Conseil de gouvernement. Pourquoi Ramid boycotte?

Pourquoi le ministre d’Etat en charge des droits de l’Homme reste-t-il absent des récentes réunions hebdomadaires du Conseil de gouvernement ?
Interrogé sur ce point, Mostafa Ramid explique aux ECO qu’il proteste par là à sa manière contre un « incompréhensible blocage » posé par le Secrétaire général du gouvernement devant la publication du plan national pour la démocratie et les droits de l’Homme au Bulletin officiel…
Fait inédit dans la vie gouvernementale marocaine, un ministre décide de ne plus participer aux conseils de gouvernement en guise de protestation contre un autre membre du gouvernement. Sur le plan réglementaire, l’activité des ministres est réglementée par la Constitution dans le Titre V où il est question du pouvoir exécutif. D’ailleurs, l’article 93 indique clairement que «Les ministres accomplissent les missions qui leur sont confiées par le chef de gouvernement. Ils en rendent comptent au Conseil de gouvernement». L’absence de Ramid peut-elle donc être justifiée? Qu’est-ce qui a poussé le ministre à réagir de la sorte? Et quel est le rôle du chef de gouvernement dans toute cette histoire?
Le motif en question
Mustapha Ramid, ministre d’État chargé des droits de l’Homme, ne prend plus part au Conseil de gouvernement depuis près d’un mois. Il proteste contre un «incompréhensible blocage» au niveau du Secrétariat général du gouvernement (SGG). Ce dernier s’abstient de publier, au Bulletin officiel, le Plan national en matière de démocratie et des droits de l’Homme, alors que la décision a été prise par le Conseil de gouvernement le 21 décembre 2017. Pour rappel, ce plan est le résultat d’un travail accompli de concert avec la société civile et les associations des droits de l’Homme afin de répondre aux exigences internationales en la matière. Ce projet comporte les droits civils, politiques, économiques, sociales, culturelles, environnementales, ainsi que la gouvernance administrative et territoriale. Cette loi mettrait le Maroc au diapason avec les standards internationaux. Face aux tergiversations du gouvernement, les associations des droits de l’Homme commencent à se poser des questions, et certaines n’hésitent plus à remettre en question la crédibilité du ministre qui a mis des mois pour parvenir -difficilement- à des consensus..
Le plaidoyer de Ramid
Contacté par les Inspirations ÉCO, Ramid a confirmé le boycott des travaux du Conseil de gouvernement. Il estime que «Ce plan national de démocratie et des droits de l’Homme avait fait l’objet de débats et d’une présentation au sein du conseil gouvernemental avant d’être approuvé à l’unanimité». Et d’ajouter que «si le gouvernement voulait l’amender, il en avait les prérogatives puisque c’est justement le gouvernement qui est en charge de sa mise en œuvre». Mais comme diraient d’aucuns, il y a anguille sous roche: le secrétaire général du gouvernement n’a pas formulé la moindre remarque, mais refuse en même temps de publier le texte au Bulletin officiel. Cela dure depuis des mois, ce qui a fait perdre patience au ministre d’État, cette situation risquant de le discréditer auprès du monde associatif qui a œuvré avec lui, des mois durant, pour la production du fameux texte.

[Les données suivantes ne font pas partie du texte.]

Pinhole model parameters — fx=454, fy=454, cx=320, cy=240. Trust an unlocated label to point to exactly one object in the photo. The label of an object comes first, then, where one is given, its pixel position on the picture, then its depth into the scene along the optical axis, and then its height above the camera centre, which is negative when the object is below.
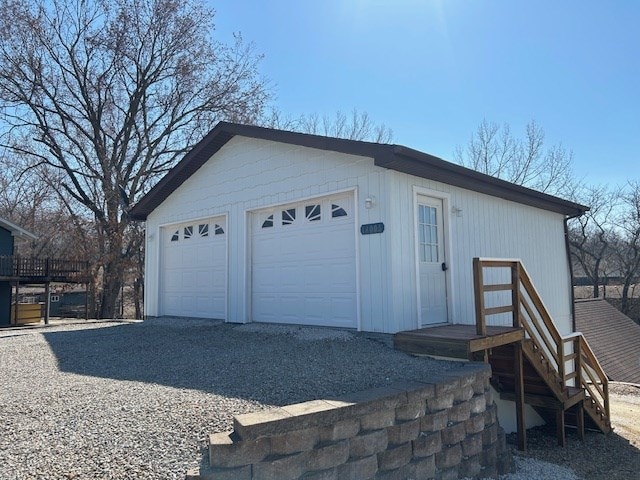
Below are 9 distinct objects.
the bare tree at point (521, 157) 25.61 +6.61
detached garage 6.56 +0.78
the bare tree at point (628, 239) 28.34 +2.08
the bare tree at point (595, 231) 29.30 +2.74
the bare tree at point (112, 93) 18.84 +8.33
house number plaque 6.48 +0.69
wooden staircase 5.72 -1.38
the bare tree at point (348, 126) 24.53 +8.15
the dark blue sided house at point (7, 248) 19.30 +1.48
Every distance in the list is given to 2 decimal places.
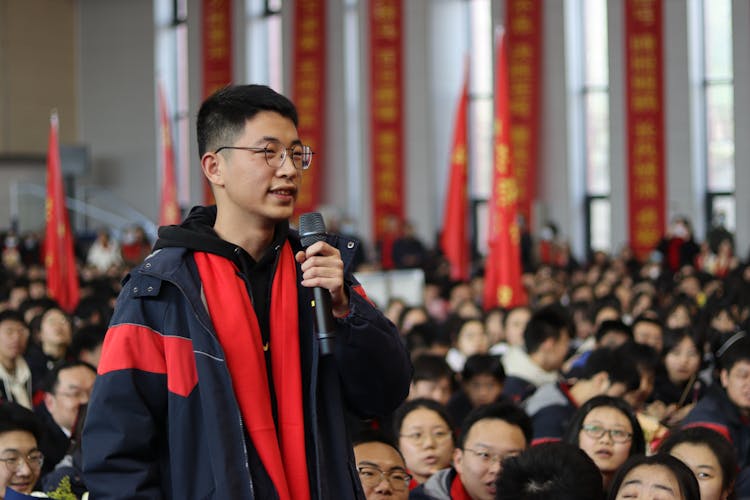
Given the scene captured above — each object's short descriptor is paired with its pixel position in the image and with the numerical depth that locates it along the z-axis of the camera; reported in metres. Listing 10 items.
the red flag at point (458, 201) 9.65
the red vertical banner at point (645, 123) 14.05
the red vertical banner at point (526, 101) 14.82
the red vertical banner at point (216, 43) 18.11
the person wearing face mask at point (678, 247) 12.02
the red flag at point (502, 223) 8.36
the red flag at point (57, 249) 9.45
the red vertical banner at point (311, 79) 16.81
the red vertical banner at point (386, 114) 16.00
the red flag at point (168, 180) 10.24
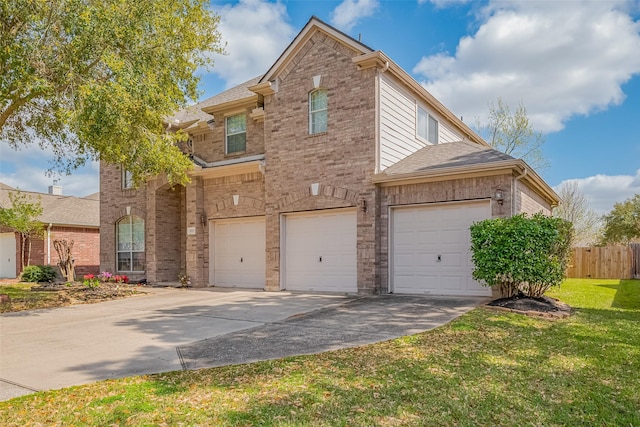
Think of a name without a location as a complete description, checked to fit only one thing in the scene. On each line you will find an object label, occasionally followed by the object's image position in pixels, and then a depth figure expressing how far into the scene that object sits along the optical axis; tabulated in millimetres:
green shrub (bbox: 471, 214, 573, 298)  9070
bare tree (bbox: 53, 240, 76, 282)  16516
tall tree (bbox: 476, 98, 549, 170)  27344
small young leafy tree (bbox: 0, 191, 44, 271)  13031
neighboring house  23078
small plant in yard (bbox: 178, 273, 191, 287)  15523
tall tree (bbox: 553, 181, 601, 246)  32781
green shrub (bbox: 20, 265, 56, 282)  19109
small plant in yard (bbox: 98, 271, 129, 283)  16578
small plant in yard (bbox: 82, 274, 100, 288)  14227
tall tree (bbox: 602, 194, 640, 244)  31094
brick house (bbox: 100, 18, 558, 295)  11375
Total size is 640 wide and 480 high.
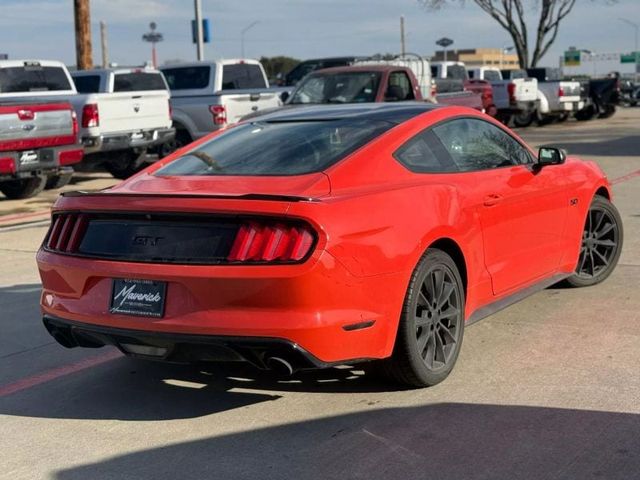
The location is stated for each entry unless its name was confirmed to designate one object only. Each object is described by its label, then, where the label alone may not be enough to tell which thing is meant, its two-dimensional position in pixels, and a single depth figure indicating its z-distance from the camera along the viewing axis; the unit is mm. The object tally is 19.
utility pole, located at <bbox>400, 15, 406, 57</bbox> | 90062
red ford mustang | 4449
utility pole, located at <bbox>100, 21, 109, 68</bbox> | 53678
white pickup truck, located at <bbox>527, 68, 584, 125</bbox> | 31575
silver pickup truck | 18391
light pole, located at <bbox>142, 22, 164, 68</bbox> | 66000
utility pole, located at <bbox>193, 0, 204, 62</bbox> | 29531
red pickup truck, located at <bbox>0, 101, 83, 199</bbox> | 13336
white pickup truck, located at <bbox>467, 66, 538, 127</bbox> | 29188
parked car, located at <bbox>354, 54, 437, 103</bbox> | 20933
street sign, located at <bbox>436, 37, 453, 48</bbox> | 68250
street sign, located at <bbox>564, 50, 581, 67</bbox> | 97438
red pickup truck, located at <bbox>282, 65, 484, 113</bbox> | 16094
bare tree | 46250
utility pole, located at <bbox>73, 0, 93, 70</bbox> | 24375
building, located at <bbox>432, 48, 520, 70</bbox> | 122706
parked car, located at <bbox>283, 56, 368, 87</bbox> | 22000
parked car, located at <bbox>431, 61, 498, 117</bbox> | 21922
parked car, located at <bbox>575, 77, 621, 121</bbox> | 35375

«Avant de prendre cette décision, le chef de gouvernement avait organisé une réunion à laquelle j’ai pris part avec le SGG. Les arguments avancés par ce dernier n’étaient guère convaincants et ne pouvaient en aucun cas justifier cette rétention», nous déclare Ramid. «J’ai attendu un mois après la tenue de la réunion. Quand j’ai réalisé que rien ne changeait, j’ai décidé de ne plus participer aux conseils gouvernementaux. Cette décision restera en vigueur tant que ledit texte n’aura pas été publié», conclut-il.